--- RECORD SET Enclosed Below ---
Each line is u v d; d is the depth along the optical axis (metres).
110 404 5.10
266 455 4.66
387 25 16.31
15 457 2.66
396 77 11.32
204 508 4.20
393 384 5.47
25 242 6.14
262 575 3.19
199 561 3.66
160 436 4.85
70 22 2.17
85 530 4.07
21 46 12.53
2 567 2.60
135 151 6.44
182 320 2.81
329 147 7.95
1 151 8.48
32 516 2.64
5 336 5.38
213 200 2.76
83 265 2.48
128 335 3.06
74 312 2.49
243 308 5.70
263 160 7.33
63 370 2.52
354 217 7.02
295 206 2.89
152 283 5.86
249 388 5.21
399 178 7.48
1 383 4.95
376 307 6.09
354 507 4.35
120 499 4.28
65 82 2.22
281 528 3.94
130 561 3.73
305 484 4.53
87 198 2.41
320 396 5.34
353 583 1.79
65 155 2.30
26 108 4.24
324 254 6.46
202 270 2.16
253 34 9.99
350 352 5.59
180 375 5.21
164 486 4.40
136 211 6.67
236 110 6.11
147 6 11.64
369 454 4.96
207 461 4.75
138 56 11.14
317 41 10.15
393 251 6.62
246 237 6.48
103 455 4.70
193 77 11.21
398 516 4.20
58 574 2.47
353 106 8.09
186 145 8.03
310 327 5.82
--- End of Enclosed RECORD SET ---
WORK ORDER: From the data above, reproduce word for word the lines running from the line with "85 530 4.07" to the line with "26 108 4.24", ends included.

EXERCISE ANSWER:
85 530 4.07
21 46 12.53
2 567 2.60
135 151 6.44
182 320 2.81
329 147 7.95
1 151 8.48
32 516 2.64
5 336 5.38
213 200 2.76
83 265 2.48
128 335 3.06
74 312 2.49
243 308 5.70
263 160 7.33
63 370 2.52
354 217 7.02
295 206 2.89
152 283 5.86
249 388 5.21
399 178 7.48
1 383 4.95
376 307 6.09
354 507 4.35
120 499 4.28
65 82 2.22
281 528 3.94
130 561 3.73
305 484 4.53
87 198 2.41
320 396 5.34
353 583 1.79
65 155 2.30
26 108 4.24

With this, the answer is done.